Projeto sobre o assunto, que tramita no Senado, prevê multas de R$ 10 mil a R$ 1 milhão para quem não respeitar a medida

SÃO PAULO – Empregadores de todo o Brasil poderão ser proibidos de consultar cadastros e bancos de dados de proteção ao crédito na hora de contratar trabalhadores.

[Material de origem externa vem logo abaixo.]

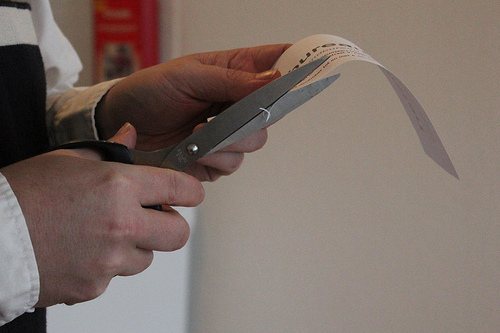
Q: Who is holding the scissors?
A: A person.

Isso porque tramita no Senado Federal um Projeto de Lei de autoria do senador Mário Couto (PSDB-PA), que altera a CLT (Consolidação das Leis do Trabalho) e impede a prática.

“Os candidatos a uma vaga de trabalho não podem ser preteridos pelo fato de estarem, temporariamente, com os seus nomes inscritos em instituições de proteção ao crédito, uma vez atendidas as demais qualificações técnicas para o preenchimento da vaga”, disse Couto, conforme publicado pela Agência Senado.

O relator da proposta, senador Mozarildo Cavalcanti (PTB-RR), concorda e acrescenta:”ao negar uma vaga de trabalho ao cidadão só porque este não tem como pagar suas dívidas, alimenta-se um ciclo vicioso, cruel e injusto, pois, sem emprego e sem salário, o trabalhador continuará inadimplente e, o que é pior, será mais um candidato à marginalização da formalidade”.

Multa
De acordo com o texto do projeto, o empregador que desrespeitar a medida poderá receber multa nos valores entre R$ 10 mil e R$ 1 milhão.

Além disso, o trabalhador ofendido poderá reclamar de dano moral, cuja indenização mínima prevista é de dez vezes o valor do salário oferecido para o cargo ou função.

A proposta será votada em caráter terminativo pela CAS (Comissão de Assuntos Sociais), na qual receberá decisão terminativa.